Policja rozpędziła w Moskwie radykalną opozycję
Siły specjalne policji OMON rozpędziły radykalnych opozycjonistów, którzy usiłowali zorganizować w Moskwie manifestację w obronie prawa do zgromadzeń. Ponad 80 osób zostało zatrzymanych.
W akcji wzięło udział kilkaset osób. W większości stronnicy nacjonalistycznej Innej Rosji i Frontu Lewicy. Trzon niezarejestrowanej Innej Rosji stanowią aktywiści zdelegalizowanej Partii Narodowo-Bolszewickiej (PNB). Natomiast siłę napędową Frontu Lewicy stanowią sympatycy Awangardy Czerwonej Młodzieży (AKM).
Demonstranci skandowali: "Rosja bez Putina!" i "Hańba!". Wśród zatrzymanych są liderzy Innej Rosji i Frontu Lewicy - Eduard Limonow i Konstantin Kosiakin.
Radykalne formacje próbują kontynuować Strategię 31, tj. tradycję organizowania w ostatnim dniu każdego miesiąca liczącego 31 dni manifestacji w obronie zapisanego w artykule 31. konstytucji Federacji Rosyjskiej prawa do zgromadzeń.
Akcje takie w latach 2009-2010 organizował szerszy blok ugrupowań opozycyjnych i niezależnych organizacji pozarządowych.
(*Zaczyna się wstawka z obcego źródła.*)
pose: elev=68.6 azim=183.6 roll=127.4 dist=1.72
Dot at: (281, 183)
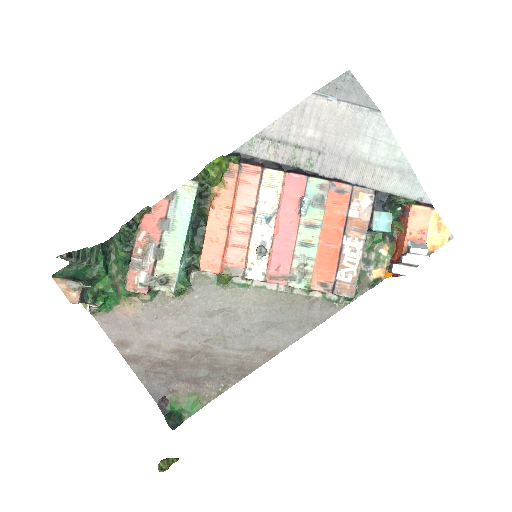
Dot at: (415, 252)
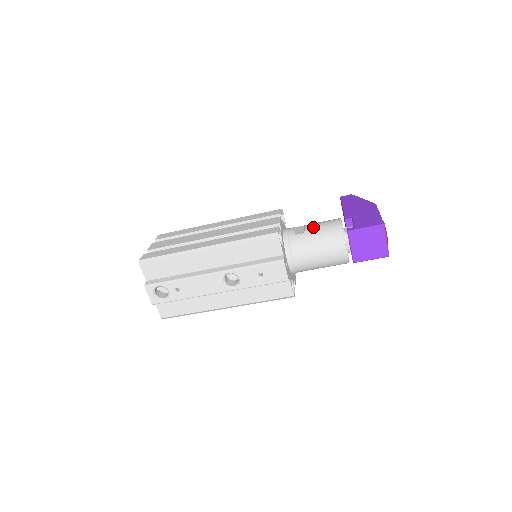
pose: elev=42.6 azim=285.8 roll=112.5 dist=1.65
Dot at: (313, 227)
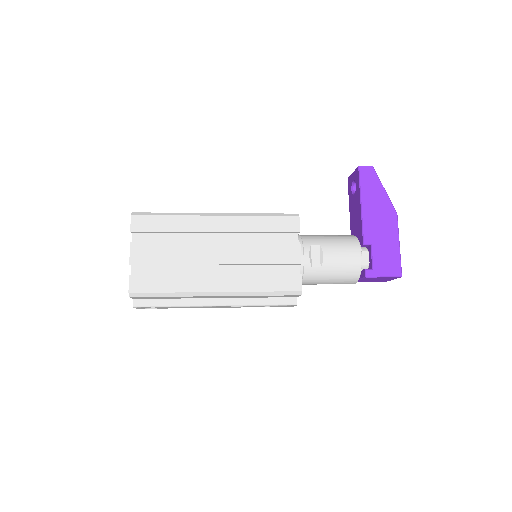
Dot at: (332, 261)
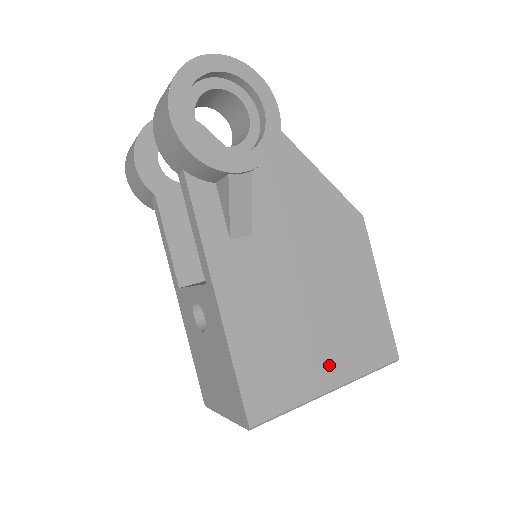
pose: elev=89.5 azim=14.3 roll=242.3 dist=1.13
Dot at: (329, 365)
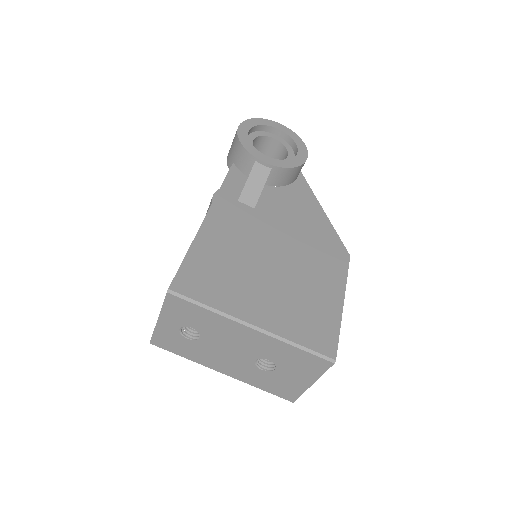
Dot at: (263, 309)
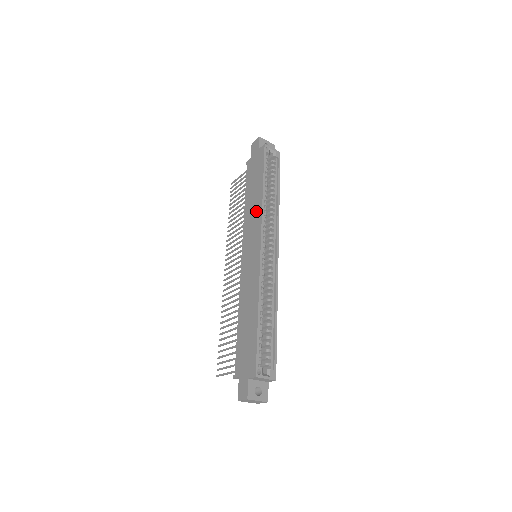
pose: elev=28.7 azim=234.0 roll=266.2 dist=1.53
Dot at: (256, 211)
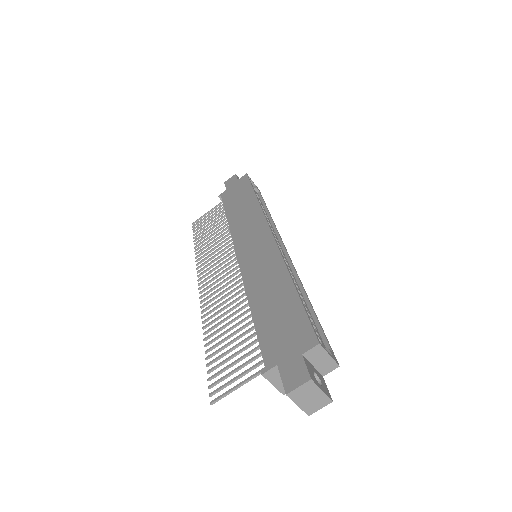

Koalicja ta rozwiązała się, gdy stołeczne władze zaczęły zezwalać na jej manifestacje - tyle że nie na placu Triumfalnym, na którym trwają prace archeologiczne, lecz na pobliskim placu Aleksandra Puszkina.
Manifestacja była nielegalna. Władze Moskwy proponowały organizatorom inne lokalizacje.